Economist leader2

Investor beware

“Eastern Europe proves risky for investors”.  So ran a recent headline in The Wall Street Journal above an article about the rise of investment disputes throughout Central and Eastern Europe.  The Economist tackled the same matter, noting that “of 942 investor-state disputes worldwide since 1987, a disproportionally high number involved post-communist countries that joined the European Union 15 years ago.  The Czech Republic (38 cases) and Poland (30) are the worst offenders.  By comparison, Germany and France, much bigger economies with more inward investments, have four cases between them.”

The Internationl Centre for the Settlment of Investment Disputes (ICSID), part of the World Bank, is one of several international arbitration fora for settling claims against sovereign states by private investors brought under Bilaterlal Investment Protection Treaties (BITS).  Last year, disputes involving Central and Eastern Europe accounted for 32% of ICSID’s case load.  That is half as many again as the next naughtiest region, South America.

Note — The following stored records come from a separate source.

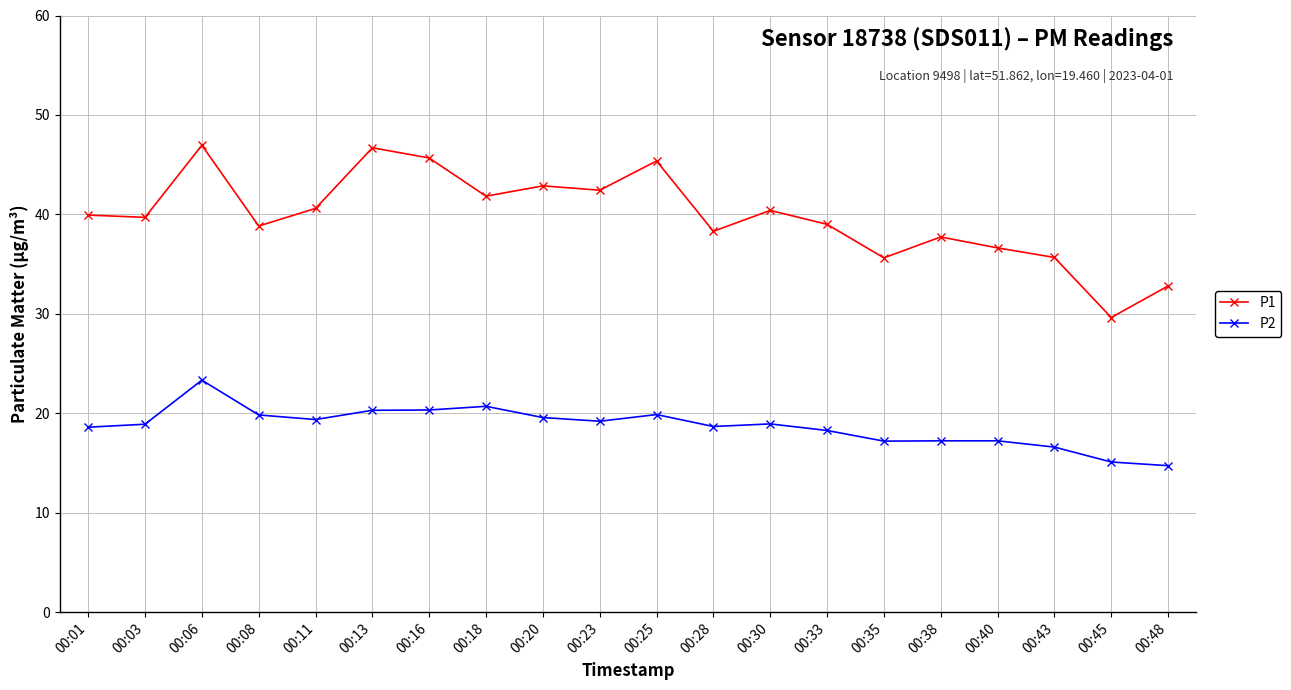

How many series are shown in this chart?

2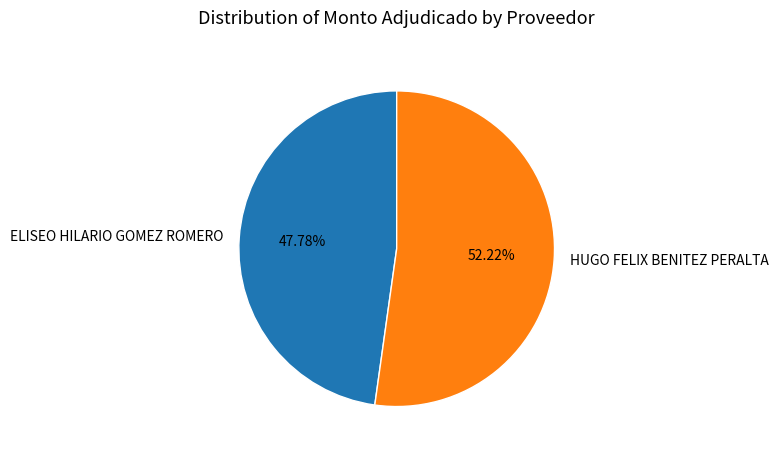

The ELISEO HILARIO GOMEZ ROMERO slice represents 39% of the pie. True or false?

False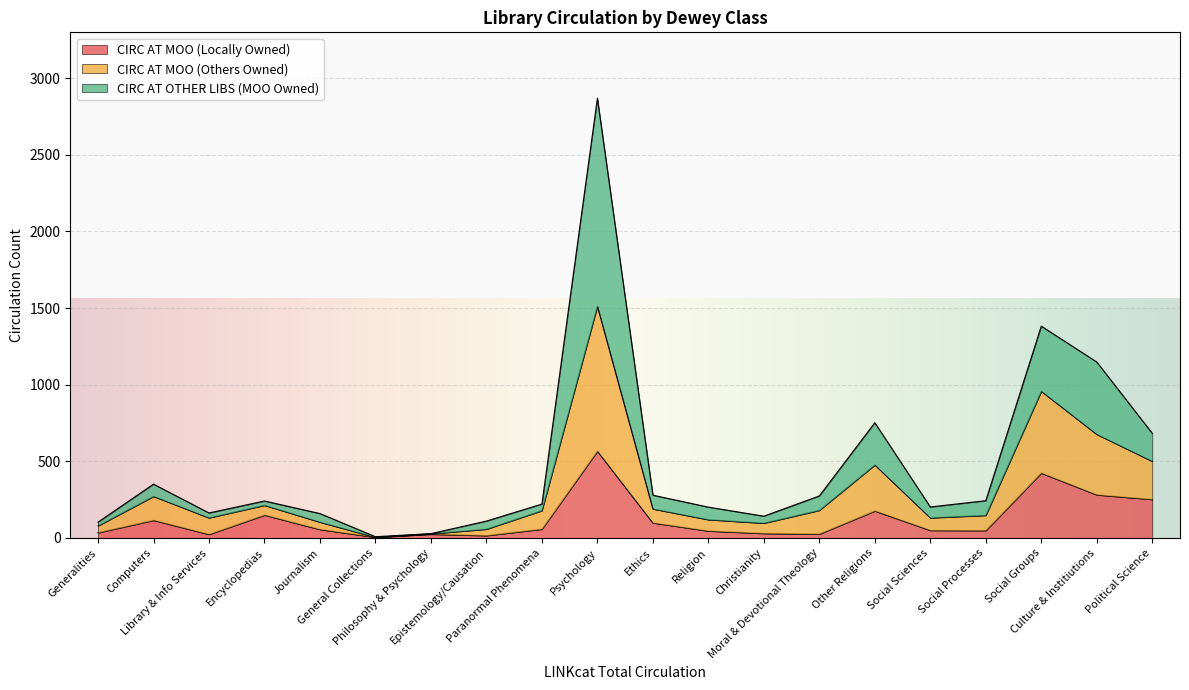

What is the highest value of the CIRC AT MOO (Locally Owned) series?

566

Interest in investment disputes in Central and Eastern Europe, and their just settlement, has flared up due to a 2018 ruling by the Court of Justice of the European Union in a spat between a Dutch investor and Slovakia.  The Court upheld Slovakia’s claim that EU law takes precedence over BITS.  That ruling received the backing of the European Commission, which now wants to do away with BITS on the theoretically correct but in practice dubious grounds that the legal systems in all 28 EU member countries are equally free, fair and professionally independent of political interference.  EU member countries are divided.  “Germany, France and Austria—all countries whose firms have big investments in central Europe—are opposed to the abolition of intra-EU BITS, whereas Poland, the Czech Republic and Hungary are all for it,” wrote  The Economist in a must-read leader on the topic.